WHAT TO PRODUCE -
If an entry holds a picture, leave that picture out; copy everything else exactly.

━━━━━ GIVEN ENTRIES

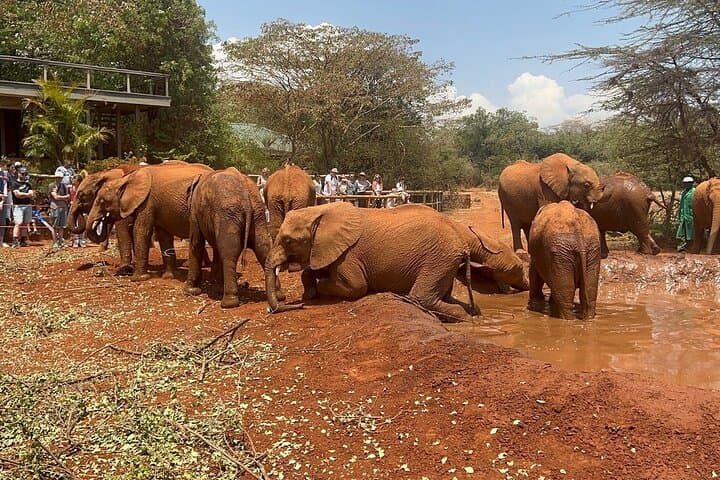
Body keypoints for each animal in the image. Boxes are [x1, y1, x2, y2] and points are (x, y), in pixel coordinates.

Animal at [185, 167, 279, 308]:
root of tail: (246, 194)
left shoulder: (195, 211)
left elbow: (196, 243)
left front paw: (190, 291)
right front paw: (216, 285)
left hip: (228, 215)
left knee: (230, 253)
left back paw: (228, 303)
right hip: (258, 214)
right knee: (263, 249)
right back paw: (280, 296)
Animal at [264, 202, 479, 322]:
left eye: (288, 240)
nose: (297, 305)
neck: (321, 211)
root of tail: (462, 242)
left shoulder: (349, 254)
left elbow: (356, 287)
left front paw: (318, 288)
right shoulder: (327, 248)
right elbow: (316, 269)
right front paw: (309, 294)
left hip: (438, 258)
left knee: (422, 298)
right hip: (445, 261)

━━━━━━━━━━

ANSWER TO THIS EXERCISE -
Body keypoints for each animal in the image. Boxes are [x1, y1, x2, y2] and points are (x, y), in pixel coordinates.

Animal at [185, 167, 279, 308]:
root of tail: (246, 194)
left shoulder: (195, 211)
left elbow: (196, 243)
left front paw: (190, 291)
right front paw: (216, 285)
left hip: (228, 215)
left knee: (230, 253)
left back paw: (228, 303)
right hip: (258, 214)
right knee: (263, 249)
right back paw: (280, 296)
Animal at [264, 202, 479, 322]:
left eye: (288, 240)
nose: (297, 305)
neck: (321, 211)
root of tail: (462, 242)
left shoulder: (349, 254)
left elbow: (356, 287)
left front paw: (318, 288)
right shoulder: (327, 248)
right elbow: (316, 269)
right front paw: (309, 294)
left hip: (438, 258)
left knee: (422, 298)
right hip: (445, 261)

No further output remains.